Charlotte Gray
dir. Gillian Armstrong
Opens Fri Jan 11 at Harvard Exit.

Meanwhile, in Charlotte Gray, we are presented with a far more familiar movie landscape--WWII-era Europe--and a slightly more conventional movie heroine: Cate Blanchett as a female spy for the good guys. Blanchett plays Charlotte as a willing naif, whose participation in the war effort arises out of her simple desire to do good, and the less noble desire to be reunited with her soldier lover lost behind enemy lines. Because she speaks fluent French, she's recruited (by some guy she happens to sit next to on a train) into the British SOE spy ring, which takes her from the three-gals-in-a-flat squalor of wartime Scotland, via a brief training course, to the French idyll of Lezignac, all cobblestones, incredible chateaux, and sexy French Resistance soldiers (like Billy Crudup).
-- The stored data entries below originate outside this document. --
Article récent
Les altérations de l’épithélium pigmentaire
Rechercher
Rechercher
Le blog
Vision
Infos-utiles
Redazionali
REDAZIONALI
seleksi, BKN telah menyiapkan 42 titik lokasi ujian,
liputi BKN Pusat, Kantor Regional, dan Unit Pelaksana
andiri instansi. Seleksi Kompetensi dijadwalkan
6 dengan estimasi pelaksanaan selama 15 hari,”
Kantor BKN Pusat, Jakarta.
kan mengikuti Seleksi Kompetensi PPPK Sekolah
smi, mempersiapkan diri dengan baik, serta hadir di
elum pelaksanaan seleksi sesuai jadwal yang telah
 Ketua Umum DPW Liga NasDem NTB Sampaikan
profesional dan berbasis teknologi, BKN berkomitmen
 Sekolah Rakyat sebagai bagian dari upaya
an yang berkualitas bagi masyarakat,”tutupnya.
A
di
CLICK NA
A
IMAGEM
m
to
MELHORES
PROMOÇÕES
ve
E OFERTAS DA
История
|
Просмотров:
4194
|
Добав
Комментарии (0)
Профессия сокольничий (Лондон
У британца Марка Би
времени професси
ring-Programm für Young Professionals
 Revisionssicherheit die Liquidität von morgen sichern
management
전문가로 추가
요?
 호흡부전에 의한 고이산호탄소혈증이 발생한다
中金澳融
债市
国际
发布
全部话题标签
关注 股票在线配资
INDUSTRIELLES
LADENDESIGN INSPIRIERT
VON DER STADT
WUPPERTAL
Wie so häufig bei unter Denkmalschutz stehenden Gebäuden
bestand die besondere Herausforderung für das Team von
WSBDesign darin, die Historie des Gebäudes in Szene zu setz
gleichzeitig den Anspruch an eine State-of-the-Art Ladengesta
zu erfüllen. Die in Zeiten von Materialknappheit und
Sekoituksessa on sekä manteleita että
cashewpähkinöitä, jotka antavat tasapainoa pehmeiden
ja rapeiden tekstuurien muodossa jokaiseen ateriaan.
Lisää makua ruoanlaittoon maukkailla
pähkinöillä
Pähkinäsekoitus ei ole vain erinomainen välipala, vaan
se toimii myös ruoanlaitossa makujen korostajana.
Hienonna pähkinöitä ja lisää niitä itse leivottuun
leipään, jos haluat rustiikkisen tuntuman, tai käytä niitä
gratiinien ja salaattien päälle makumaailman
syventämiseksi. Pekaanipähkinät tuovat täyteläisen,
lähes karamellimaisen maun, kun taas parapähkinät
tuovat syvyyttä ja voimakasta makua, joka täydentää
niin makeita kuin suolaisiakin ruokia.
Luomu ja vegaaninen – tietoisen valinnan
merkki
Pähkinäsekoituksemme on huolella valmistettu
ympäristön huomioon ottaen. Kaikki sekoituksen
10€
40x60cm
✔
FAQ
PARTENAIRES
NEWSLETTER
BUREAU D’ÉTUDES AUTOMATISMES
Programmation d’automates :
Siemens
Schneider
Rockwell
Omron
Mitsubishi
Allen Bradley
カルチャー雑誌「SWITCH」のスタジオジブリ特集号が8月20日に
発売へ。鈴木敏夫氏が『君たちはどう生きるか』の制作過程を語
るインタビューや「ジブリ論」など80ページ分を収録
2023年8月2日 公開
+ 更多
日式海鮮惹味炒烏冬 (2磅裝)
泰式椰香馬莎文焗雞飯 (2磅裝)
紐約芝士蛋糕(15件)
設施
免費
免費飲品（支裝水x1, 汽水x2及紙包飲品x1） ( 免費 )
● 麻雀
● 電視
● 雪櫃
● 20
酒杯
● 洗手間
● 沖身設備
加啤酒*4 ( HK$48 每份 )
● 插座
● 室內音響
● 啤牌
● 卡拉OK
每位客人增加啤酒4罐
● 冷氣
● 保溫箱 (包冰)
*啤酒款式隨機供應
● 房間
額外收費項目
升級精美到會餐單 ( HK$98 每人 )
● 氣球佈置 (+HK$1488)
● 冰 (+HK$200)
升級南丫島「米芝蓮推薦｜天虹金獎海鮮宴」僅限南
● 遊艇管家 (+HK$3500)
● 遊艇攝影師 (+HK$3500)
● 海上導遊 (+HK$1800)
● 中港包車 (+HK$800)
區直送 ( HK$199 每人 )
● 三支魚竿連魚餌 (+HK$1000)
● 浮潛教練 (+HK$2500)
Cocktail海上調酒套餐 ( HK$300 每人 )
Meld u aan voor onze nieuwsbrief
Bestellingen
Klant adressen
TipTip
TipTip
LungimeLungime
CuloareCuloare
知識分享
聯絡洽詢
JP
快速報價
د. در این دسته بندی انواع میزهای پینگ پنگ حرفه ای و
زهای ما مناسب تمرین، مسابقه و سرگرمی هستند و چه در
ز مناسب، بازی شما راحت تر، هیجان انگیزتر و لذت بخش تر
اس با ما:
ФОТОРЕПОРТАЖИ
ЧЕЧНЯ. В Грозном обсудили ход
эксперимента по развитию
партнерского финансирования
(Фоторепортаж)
Of course, Charlotte soon becomes the traditional ordinary woman in extraordinary circumstances--and frankly, a bit of a saint--but director Gillian Armstrong (Last Days of Chez Nous) is too much of a sensualist to let the proceedings become conventional. Neither does she skimp on the historical details: The Resistance is wrestling with its own Communism, as well as with its country's Nazi collaboration. The combination allows Armstrong to imperil her beautiful actors, indulge the gorgeous scenery (those purple flowers!), and tell a gripping little war story all at once. Nice one.